O9013 (SPIRAL MACRO)
(A=STEP OVER)
(B=TOOL DIAMETER)
(D=FINAL DIAMETER)
(F=X-Y FEED RATE)
(H=Z FEED RATE)
(R=RETRACT PLANE - ABSOLUTE COORDS)
(X,Y = CIRCLE CENTER - ABSOLUTE COORDS)
(Z=CUTTING PLANE - ABSOLUTE COORDS)
#30=FUP[#7/#1+0.5] (NUMBER OF HALF TURNS NEEDED TO REACH FINAL DIAM)
#28=[1-[[#30AND1]*2]]*[-1] (+1 IF ODD, -1 IF EVEN)
#31=[#7/[0.5*#30-0.25]] (CORRECTED STEP OVER)
#32=1 (HALF TURN COUNTER)
#33=#31*[#32-0.5] (CURRENT DIAMETER)
#29=#4003 (SAVE G90/G91 STATE)
G00 G90 Z#18 (RAPID TO RETRACT PLANE)
X[#24-#33/2.0*#28] Y#25 (RAPID TO CENTER WITH DIAMETER OFFSET IN X)
G01 Z#26 F#11 (FEED TO CUTTING DEPTH)
G91
G03 X#33 I[#33/2.0] F#9 (CUT THE FIRST ARC)
#32=#32+1.0 (INCREMENT COUNTER)
WHILE[#32 LE #30] DO1 (HERE WE GO ROUND AND ROUND...)
#33=#31*[#32-0.5] (CURRENT DIAMETER)
G03 X-#33 I[-#33/2]
#32=#32+1.0
IF[#32GT#30] GOTO10
#33=#31*[#32-0.5]
G03 X#33 I[#33/2.0]
#32=#32+1.0
END1
G03 I-[#7] (CUT ENTIRE CIRCLE AT FINAL DIAMETER)
GOTO20
N10 G03 I[#7] (CUT ENTIRE CIRCLE AT FINAL DIAMETER)
N20 G0 G90 Z#18 (RAPID TO RETRACT PLANE)
G0 X#24Y#25 (RAPID TO CENTER)
IF[#29NE91]GOTO40 (RESTORE G90 STATE)
G91
N40 (WE IS ALL DONE)
M99

Another improvement that could be made would be to modify the cutting of the final full diameter circle to only cut a half circle... the other half of the full circle was already cut.
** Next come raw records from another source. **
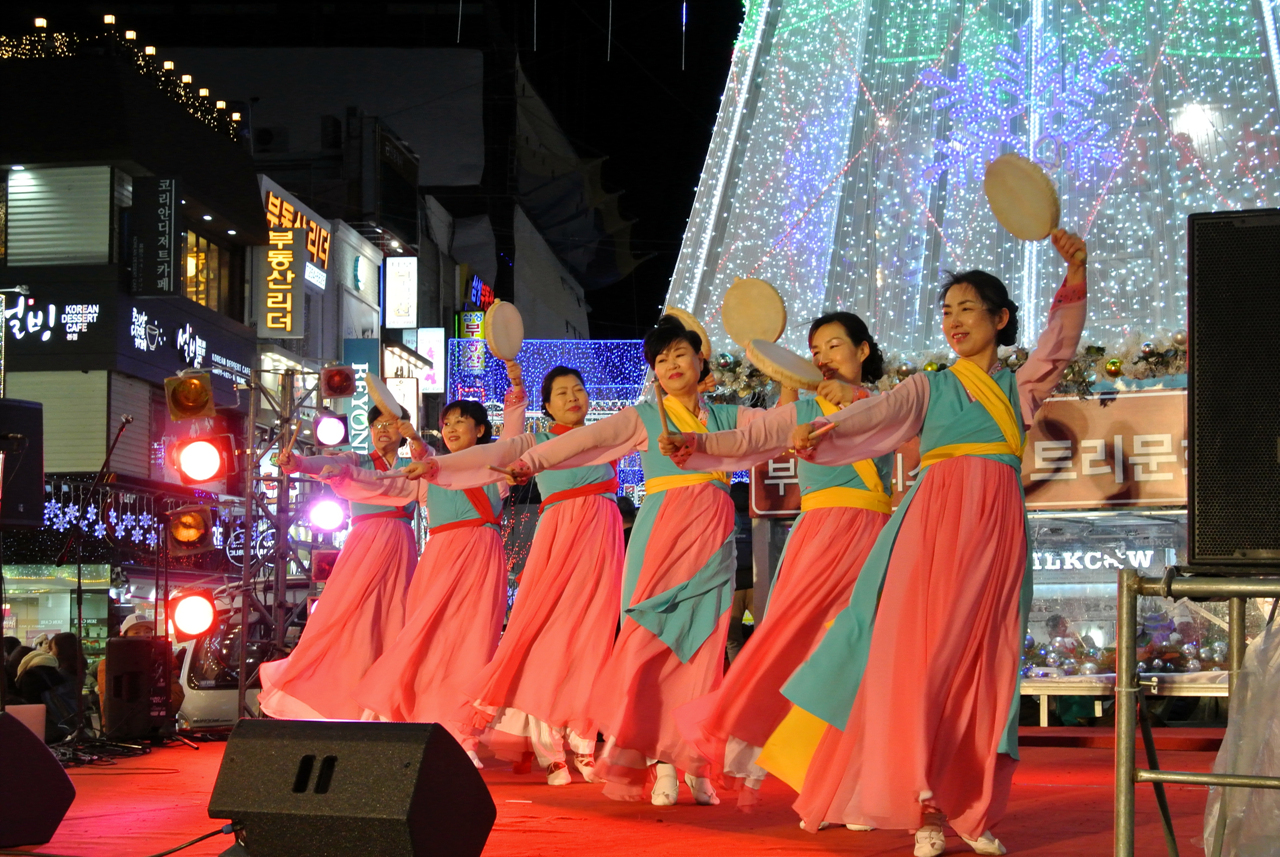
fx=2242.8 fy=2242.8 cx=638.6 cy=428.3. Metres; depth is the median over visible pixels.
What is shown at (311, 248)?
sign
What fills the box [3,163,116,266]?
roller shutter
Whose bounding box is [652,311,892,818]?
woman
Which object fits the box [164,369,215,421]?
stage light
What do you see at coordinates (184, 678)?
car
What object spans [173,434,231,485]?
stage light
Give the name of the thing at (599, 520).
woman
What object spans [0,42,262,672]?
building
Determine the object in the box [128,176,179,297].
vertical sign
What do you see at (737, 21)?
night sky
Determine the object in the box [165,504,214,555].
stage light
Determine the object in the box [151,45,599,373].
building
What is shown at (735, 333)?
drum
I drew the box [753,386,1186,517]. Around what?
banner
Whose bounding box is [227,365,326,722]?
lighting truss
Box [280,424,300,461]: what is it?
drumstick
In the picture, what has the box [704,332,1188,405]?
garland
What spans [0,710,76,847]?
stage monitor
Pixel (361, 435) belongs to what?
vertical sign
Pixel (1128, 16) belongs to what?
tree
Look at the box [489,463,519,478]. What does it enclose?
drumstick
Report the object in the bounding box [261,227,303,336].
vertical sign
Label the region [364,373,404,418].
drum
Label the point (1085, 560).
illuminated sign
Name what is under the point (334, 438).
stage light
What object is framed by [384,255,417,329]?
lit sign
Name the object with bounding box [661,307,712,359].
drum
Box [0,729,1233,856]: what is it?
stage floor
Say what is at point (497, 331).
drum
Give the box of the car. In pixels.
[173,593,308,725]
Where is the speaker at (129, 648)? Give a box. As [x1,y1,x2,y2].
[104,635,174,739]
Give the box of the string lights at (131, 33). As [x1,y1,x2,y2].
[1,14,245,138]
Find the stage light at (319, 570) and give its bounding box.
[310,548,340,582]
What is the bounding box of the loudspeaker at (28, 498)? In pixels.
[0,397,43,528]
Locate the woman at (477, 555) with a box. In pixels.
[347,390,527,762]
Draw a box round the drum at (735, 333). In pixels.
[720,277,787,349]
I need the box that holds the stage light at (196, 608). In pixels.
[170,589,216,638]
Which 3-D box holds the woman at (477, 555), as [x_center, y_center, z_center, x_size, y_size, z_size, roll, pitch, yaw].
[-0.881,0.666,10.462,0.786,1.858,1.078,-1,-4,10]
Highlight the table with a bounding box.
[1020,672,1231,725]
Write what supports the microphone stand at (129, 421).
on the stage floor
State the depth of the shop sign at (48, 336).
30.51 m
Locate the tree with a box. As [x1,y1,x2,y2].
[654,0,1279,377]
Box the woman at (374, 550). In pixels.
[256,400,422,716]
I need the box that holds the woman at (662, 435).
[493,317,786,802]
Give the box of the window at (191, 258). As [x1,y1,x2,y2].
[181,225,235,312]
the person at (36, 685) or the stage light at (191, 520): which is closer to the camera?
the stage light at (191, 520)
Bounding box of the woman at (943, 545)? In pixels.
[770,231,1088,854]
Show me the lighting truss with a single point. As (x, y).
(279, 530)
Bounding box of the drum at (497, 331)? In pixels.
[483,300,523,361]
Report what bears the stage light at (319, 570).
attached to the lighting truss
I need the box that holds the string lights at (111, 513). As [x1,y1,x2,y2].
[40,482,157,548]
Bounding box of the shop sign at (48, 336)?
[1,293,101,344]
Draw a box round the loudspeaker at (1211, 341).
[1187,209,1279,565]
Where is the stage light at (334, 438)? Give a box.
[313,412,348,447]
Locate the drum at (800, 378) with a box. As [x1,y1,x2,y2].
[744,337,827,391]
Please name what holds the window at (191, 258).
in the building at (41, 346)
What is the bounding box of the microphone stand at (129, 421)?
[50,415,135,749]
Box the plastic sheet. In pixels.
[1203,616,1279,856]
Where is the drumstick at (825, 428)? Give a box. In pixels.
[804,420,837,442]
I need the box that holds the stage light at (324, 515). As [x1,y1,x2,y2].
[305,494,346,533]
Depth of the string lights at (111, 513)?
28.85 m
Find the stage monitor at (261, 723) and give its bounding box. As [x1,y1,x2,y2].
[208,717,498,856]
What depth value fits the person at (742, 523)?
14.29 m
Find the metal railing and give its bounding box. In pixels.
[1112,567,1279,854]
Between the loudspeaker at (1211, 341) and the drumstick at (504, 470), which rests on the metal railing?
the loudspeaker at (1211, 341)
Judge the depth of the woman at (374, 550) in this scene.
11.67 m
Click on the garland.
(1095, 351)
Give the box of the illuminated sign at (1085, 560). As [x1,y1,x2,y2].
[1030,547,1162,573]
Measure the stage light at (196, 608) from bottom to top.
0.357 m
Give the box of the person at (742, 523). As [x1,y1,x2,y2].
[727,479,754,662]
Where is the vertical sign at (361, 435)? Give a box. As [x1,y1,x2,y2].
[343,337,377,451]
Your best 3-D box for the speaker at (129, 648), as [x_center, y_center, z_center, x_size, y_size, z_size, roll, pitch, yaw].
[-2.881,1.492,12.825,0.380,0.609,0.405,-1,-4,10]
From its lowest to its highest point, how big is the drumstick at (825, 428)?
0.049 m
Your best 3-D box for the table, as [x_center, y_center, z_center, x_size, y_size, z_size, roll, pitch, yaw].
[3.144,1.740,13.901,2.021,0.532,0.690,-1,-4,10]
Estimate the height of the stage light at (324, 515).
0.312 m
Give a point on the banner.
(1093, 493)
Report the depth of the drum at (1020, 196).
6.25 m
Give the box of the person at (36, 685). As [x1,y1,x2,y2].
[11,634,73,735]
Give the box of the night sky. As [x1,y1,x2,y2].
[0,0,747,336]
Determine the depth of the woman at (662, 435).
8.11 m
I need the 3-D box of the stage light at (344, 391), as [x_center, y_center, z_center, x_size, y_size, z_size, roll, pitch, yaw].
[-2.159,-0.338,16.135,0.310,0.287,0.320,-1,-4,10]
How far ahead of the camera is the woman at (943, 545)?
6.23 m
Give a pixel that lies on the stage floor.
(564, 835)
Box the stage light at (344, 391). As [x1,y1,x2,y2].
[321,363,356,399]
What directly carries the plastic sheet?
hanging from the metal railing
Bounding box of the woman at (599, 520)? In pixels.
[419,364,627,785]
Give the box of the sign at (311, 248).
[260,180,332,280]
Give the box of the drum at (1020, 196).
[982,153,1060,241]

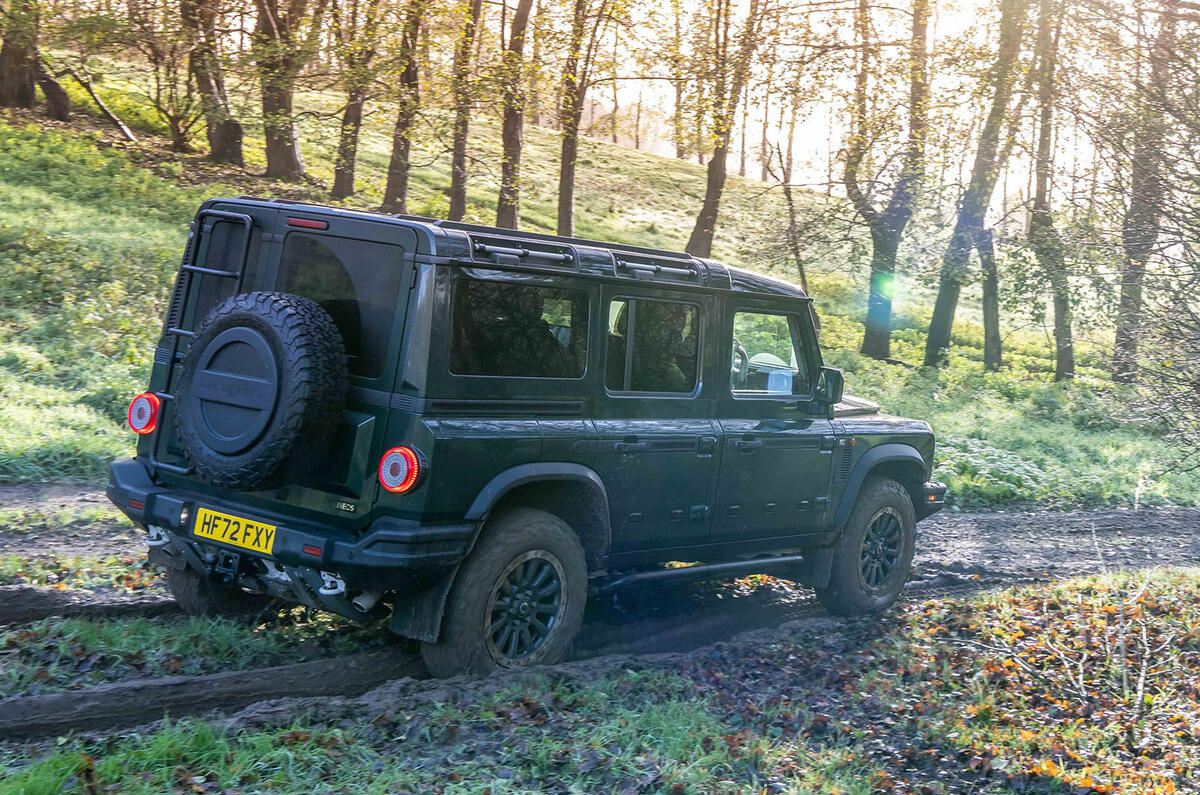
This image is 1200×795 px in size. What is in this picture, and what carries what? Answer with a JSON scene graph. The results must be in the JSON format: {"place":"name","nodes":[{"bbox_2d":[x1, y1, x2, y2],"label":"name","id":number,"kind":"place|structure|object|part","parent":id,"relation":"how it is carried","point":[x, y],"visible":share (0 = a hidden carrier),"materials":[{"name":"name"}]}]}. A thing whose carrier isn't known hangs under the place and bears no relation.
{"place":"outdoors","nodes":[
{"label":"outdoors","id":0,"kind":"place"},
{"bbox_2d":[0,48,1196,509],"label":"grassy hillside","id":1,"kind":"structure","parent":0,"point":[306,149],"materials":[{"name":"green plant"}]},
{"bbox_2d":[0,0,72,119],"label":"tree","id":2,"kind":"object","parent":1,"relation":"on","point":[22,82],"visible":0.99,"materials":[{"name":"brown plant"}]},
{"bbox_2d":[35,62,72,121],"label":"tree stump","id":3,"kind":"object","parent":1,"relation":"on","point":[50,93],"visible":0.83,"materials":[{"name":"brown wood"}]},
{"bbox_2d":[62,66,137,143],"label":"fallen branch","id":4,"kind":"object","parent":1,"relation":"on","point":[102,105],"visible":0.91,"materials":[{"name":"brown wood"}]},
{"bbox_2d":[132,0,199,147],"label":"tree","id":5,"kind":"object","parent":1,"relation":"on","point":[158,89],"visible":0.97,"materials":[{"name":"plant"}]},
{"bbox_2d":[179,0,244,166],"label":"tree","id":6,"kind":"object","parent":1,"relation":"on","point":[231,149],"visible":0.98,"materials":[{"name":"brown plant"}]},
{"bbox_2d":[254,0,309,180],"label":"tree","id":7,"kind":"object","parent":1,"relation":"on","point":[280,156],"visible":0.99,"materials":[{"name":"plant"}]},
{"bbox_2d":[329,0,379,199],"label":"tree","id":8,"kind":"object","parent":1,"relation":"on","point":[344,174],"visible":0.98,"materials":[{"name":"plant"}]},
{"bbox_2d":[382,0,427,213],"label":"tree","id":9,"kind":"object","parent":1,"relation":"on","point":[398,172],"visible":0.97,"materials":[{"name":"plant"}]},
{"bbox_2d":[446,0,482,220],"label":"tree","id":10,"kind":"object","parent":1,"relation":"on","point":[459,174],"visible":0.97,"materials":[{"name":"plant"}]},
{"bbox_2d":[494,0,531,229],"label":"tree","id":11,"kind":"object","parent":1,"relation":"on","point":[510,144],"visible":0.96,"materials":[{"name":"brown plant"}]},
{"bbox_2d":[555,1,607,234],"label":"tree","id":12,"kind":"object","parent":1,"relation":"on","point":[562,177],"visible":0.99,"materials":[{"name":"plant"}]},
{"bbox_2d":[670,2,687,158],"label":"tree","id":13,"kind":"object","parent":1,"relation":"on","point":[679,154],"visible":0.72,"materials":[{"name":"plant"}]},
{"bbox_2d":[686,0,763,257],"label":"tree","id":14,"kind":"object","parent":1,"relation":"on","point":[719,161],"visible":0.99,"materials":[{"name":"plant"}]},
{"bbox_2d":[763,130,810,294],"label":"tree","id":15,"kind":"object","parent":1,"relation":"on","point":[790,200],"visible":0.85,"materials":[{"name":"plant"}]},
{"bbox_2d":[843,0,932,363],"label":"tree","id":16,"kind":"object","parent":1,"relation":"on","point":[867,341],"visible":0.99,"materials":[{"name":"plant"}]},
{"bbox_2d":[922,0,1025,370],"label":"tree","id":17,"kind":"object","parent":1,"relation":"on","point":[940,300],"visible":0.98,"materials":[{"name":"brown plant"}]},
{"bbox_2d":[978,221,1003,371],"label":"tree","id":18,"kind":"object","parent":1,"relation":"on","point":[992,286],"visible":0.54,"materials":[{"name":"plant"}]},
{"bbox_2d":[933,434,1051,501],"label":"shrub","id":19,"kind":"object","parent":1,"relation":"on","point":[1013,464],"visible":0.5,"materials":[{"name":"green plant"}]},
{"bbox_2d":[1028,0,1075,381],"label":"tree","id":20,"kind":"object","parent":1,"relation":"on","point":[1057,309],"visible":0.94,"materials":[{"name":"plant"}]},
{"bbox_2d":[1111,0,1177,381],"label":"tree","id":21,"kind":"object","parent":1,"relation":"on","point":[1135,297],"visible":0.91,"materials":[{"name":"plant"}]},
{"bbox_2d":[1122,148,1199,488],"label":"shrub","id":22,"kind":"object","parent":1,"relation":"on","point":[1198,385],"visible":1,"materials":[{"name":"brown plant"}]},
{"bbox_2d":[0,569,1199,794],"label":"grass verge","id":23,"kind":"structure","parent":0,"point":[205,735],"materials":[{"name":"green plant"}]},
{"bbox_2d":[0,585,177,625],"label":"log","id":24,"kind":"object","parent":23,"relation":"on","point":[48,603],"visible":0.94,"materials":[{"name":"wood"}]},
{"bbox_2d":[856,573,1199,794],"label":"fallen leaves","id":25,"kind":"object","parent":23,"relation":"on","point":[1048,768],"visible":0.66,"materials":[{"name":"orange plant"}]},
{"bbox_2d":[963,573,1186,708],"label":"fallen branch","id":26,"kind":"object","parent":23,"relation":"on","point":[1140,694],"visible":0.89,"materials":[{"name":"beige wood"}]},
{"bbox_2d":[0,496,1199,742],"label":"dirt track","id":27,"kind":"structure","parent":0,"point":[999,515],"materials":[{"name":"grey"}]},
{"bbox_2d":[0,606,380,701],"label":"grass patch","id":28,"kind":"object","parent":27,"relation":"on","point":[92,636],"visible":0.57,"materials":[{"name":"green plant"}]},
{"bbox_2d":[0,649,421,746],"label":"tire track","id":29,"kind":"object","parent":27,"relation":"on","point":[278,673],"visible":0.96,"materials":[{"name":"brown soil"}]},
{"bbox_2d":[94,192,946,682],"label":"suv","id":30,"kind":"object","parent":27,"relation":"on","point":[151,483],"visible":0.89,"materials":[{"name":"green metal"}]},
{"bbox_2d":[128,392,162,434],"label":"tail light","id":31,"kind":"object","parent":30,"relation":"attached to","point":[149,413],"visible":0.75,"materials":[{"name":"red plastic"}]},
{"bbox_2d":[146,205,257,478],"label":"ladder","id":32,"kind":"object","parent":30,"relation":"attached to","point":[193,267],"visible":0.48,"materials":[{"name":"metal"}]},
{"label":"tire","id":33,"kind":"part","parent":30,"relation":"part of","materials":[{"name":"black rubber"}]},
{"bbox_2d":[192,505,277,556],"label":"license plate","id":34,"kind":"object","parent":30,"relation":"attached to","point":[217,536],"visible":0.96,"materials":[{"name":"yellow plastic"}]},
{"bbox_2d":[175,292,348,487],"label":"spare tire","id":35,"kind":"object","parent":30,"relation":"attached to","point":[252,332],"visible":0.97,"materials":[{"name":"black rubber"}]},
{"label":"bumper","id":36,"kind":"part","parent":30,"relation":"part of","materials":[{"name":"black plastic"}]},
{"bbox_2d":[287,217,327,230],"label":"brake light","id":37,"kind":"object","parent":30,"relation":"attached to","point":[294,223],"visible":0.93,"materials":[{"name":"red plastic"}]},
{"bbox_2d":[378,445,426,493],"label":"tail light","id":38,"kind":"object","parent":30,"relation":"attached to","point":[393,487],"visible":0.97,"materials":[{"name":"red plastic"}]},
{"label":"wheel","id":39,"kind":"part","parent":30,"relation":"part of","materials":[{"name":"black rubber"}]},
{"bbox_2d":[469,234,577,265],"label":"roof rail","id":40,"kind":"object","parent":30,"relation":"attached to","point":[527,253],"visible":0.91,"materials":[{"name":"black metal"}]},
{"label":"wheel","id":41,"kind":"part","parent":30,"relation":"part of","materials":[{"name":"metal"}]},
{"bbox_2d":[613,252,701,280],"label":"roof rail","id":42,"kind":"object","parent":30,"relation":"attached to","point":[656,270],"visible":0.83,"materials":[{"name":"metal"}]},
{"bbox_2d":[649,304,696,393],"label":"person","id":43,"kind":"object","parent":30,"relation":"in","point":[686,339],"visible":0.25},
{"bbox_2d":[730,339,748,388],"label":"steering wheel","id":44,"kind":"object","parent":30,"relation":"in","point":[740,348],"visible":0.25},
{"bbox_2d":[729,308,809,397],"label":"side window","id":45,"kind":"structure","parent":30,"relation":"in","point":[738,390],"materials":[{"name":"clear glass"}]},
{"bbox_2d":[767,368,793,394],"label":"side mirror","id":46,"kind":"object","parent":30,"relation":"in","point":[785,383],"visible":0.6,"materials":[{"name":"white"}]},
{"bbox_2d":[815,365,844,407],"label":"side mirror","id":47,"kind":"object","parent":30,"relation":"attached to","point":[834,381],"visible":0.8,"materials":[{"name":"black mirror"}]},
{"label":"wheel","id":48,"kind":"part","parent":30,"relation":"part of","materials":[{"name":"black rubber"}]},
{"label":"wheel","id":49,"kind":"part","parent":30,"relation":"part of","materials":[{"name":"metal"}]},
{"label":"bumper","id":50,"kind":"part","parent":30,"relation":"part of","materials":[{"name":"black plastic"}]},
{"bbox_2d":[550,0,1143,202],"label":"sky","id":51,"kind":"structure","parent":0,"point":[708,121],"materials":[{"name":"white"}]}
]}

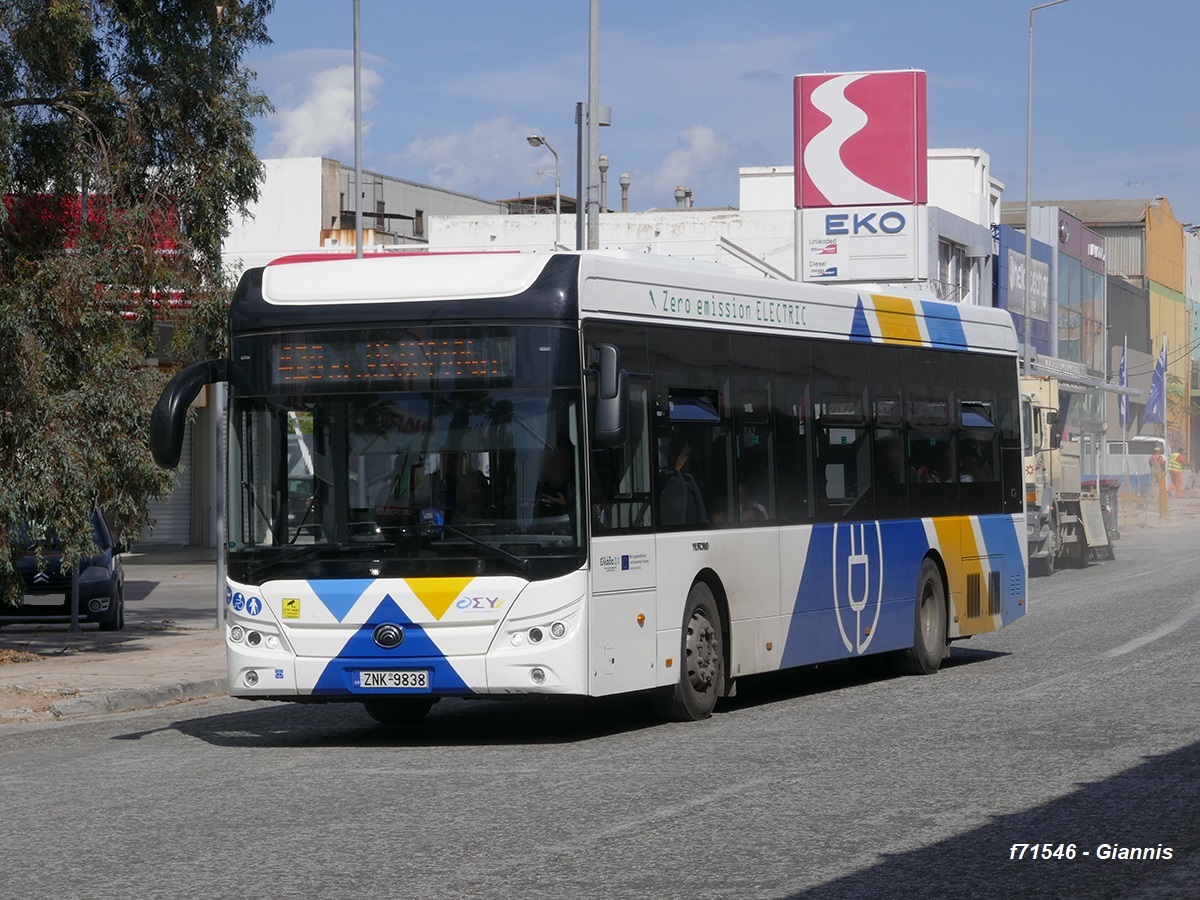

I'll leave this exercise to the reader...

7. Are you sure you don't just want to check in the parameter book and see if your control is set to allow 3 axis simultaneous moves and then try adding a Z coordinate to the G02 move? (See the programming book for the format - it should be under helix)

8. This macro is for a circular pocketing type of operation where you are cleaning out the whole inner diameter of the circle and leaving a flat bottom. Helical G02 moves won't do that (but can be useful for ramping into the operation if you don't have the proper end-cutting bit).